Saturday, May 17, 2014

Pier 5, Havana

Edward L. Cahn was known for cranking out features quickly, but he and producer/writer Robert E. Kent may have challenged some landspeed records getting PIER 5, HAVANA into theaters so quickly after Bautista’s fall from grace in Cuba. Castro gained control of the Cuban government in January 1959. Cahn began shooting Kent’s script the following month, and PIER 5 was in theaters before the end of the year.

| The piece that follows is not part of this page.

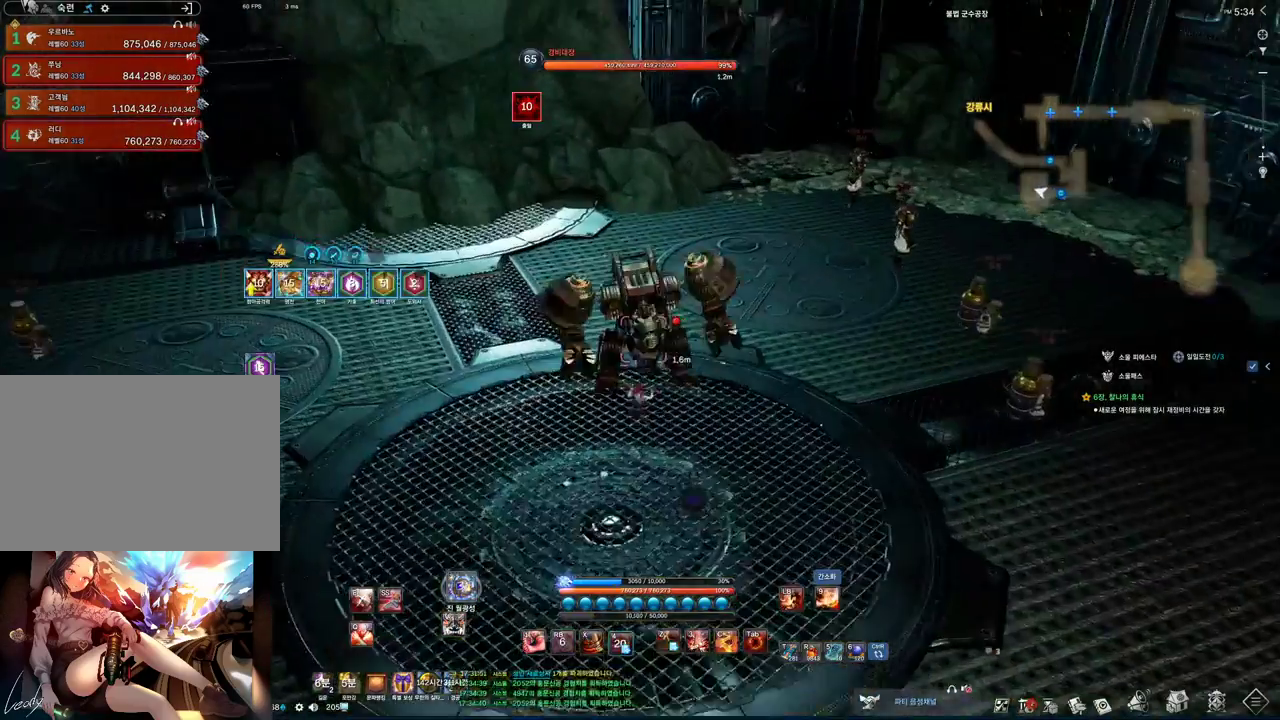
{"keys": ["s"], "mouse": [], "events": [[33, "2", "down"], [100, "a", "up"], [133, "2", "up"], [267, "f", "down"], [400, "s", "down"], [467, "f", "up"]]}
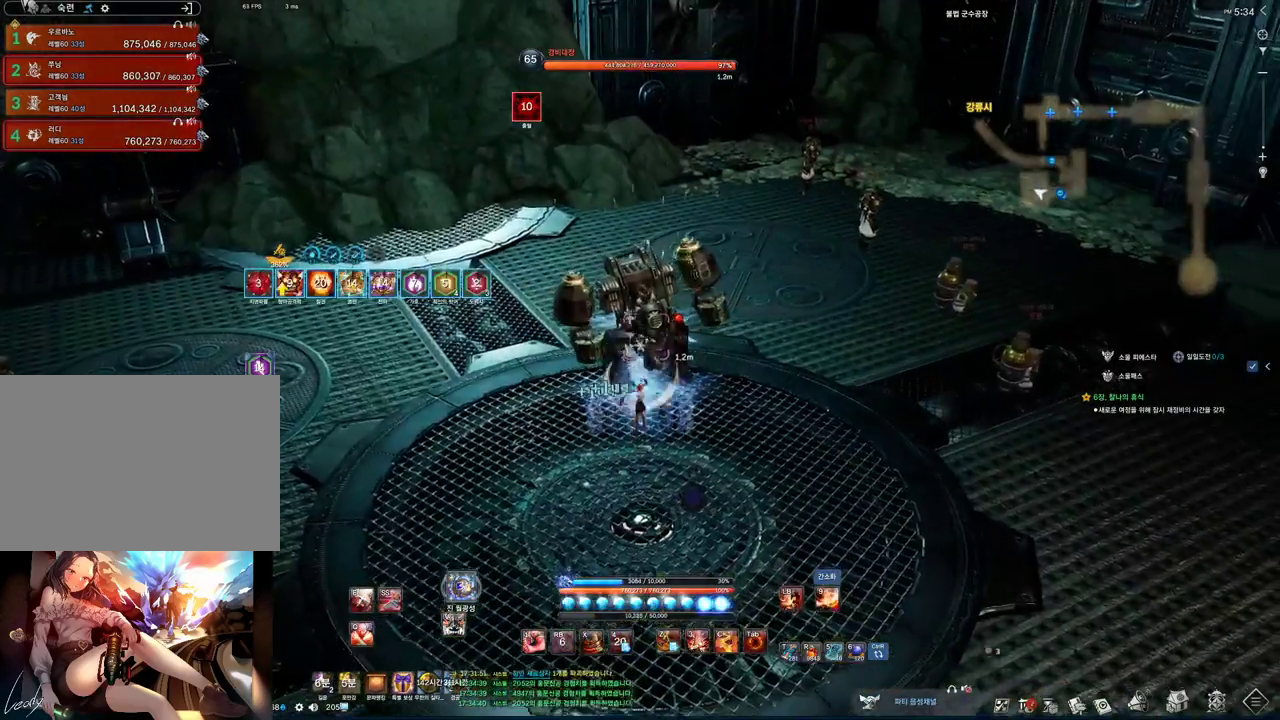
{"keys": [], "mouse": [], "events": [[167, "3", "down"], [200, "s", "up"], [333, "2", "down"], [400, "3", "up"], [433, "2", "up"]]}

Missing since the Cuban revolution began is Hank Miller, an alcoholic airplane mechanic and best friend of Steve Daggett (Cameron Mitchell), who flies from Miami to Havana to find him. He immediately suspects aristocrat Fernando Ricardo (Eduardo Noriega), who shows more than just a friendly attraction toward Miller’s estranged wife Monica (Allison Hayes, just off ATTACK OF THE 50 FOOT WOMAN).

Police lieutenant Garcia (Michael Granger) seems disinterested in the case, so Daggett investigates on his own and discovers a boatmaker named Schluss (Otto Waldis) who appears involved in a plot to bomb Havana and recapture the Cuban government for Bautista’s forces. But how does Miller’s disappearance tie into it?

More plot-heavy than Cahn’s other B-movies for United Artists, PIER 5 is less a political thriller than a private-eye movie with Mitchell’s air freight owner narrating in classic style. Cam and Cahn made three films together in less than two years (also THREE CAME TO KILL and INSIDE THE MAFIA), and it appears as though Cahn was a good influence on his star, who had a tendency to ham it up when not directed with a firm hand. Hayes does nice work as a woman torn between the husband she likes and the man she loves (Daggett).

Seven Cahn films were released in 1959—not an unusual pace for him, and one wonders whether it contributed to his 1963 death at age 64.

1 comment:

Grant said...

Another movie that uses the Cuban Revolution very early is (oddly enough) a comedy, Roger Corman's CREATURE FROM THE HAUNTED SEA.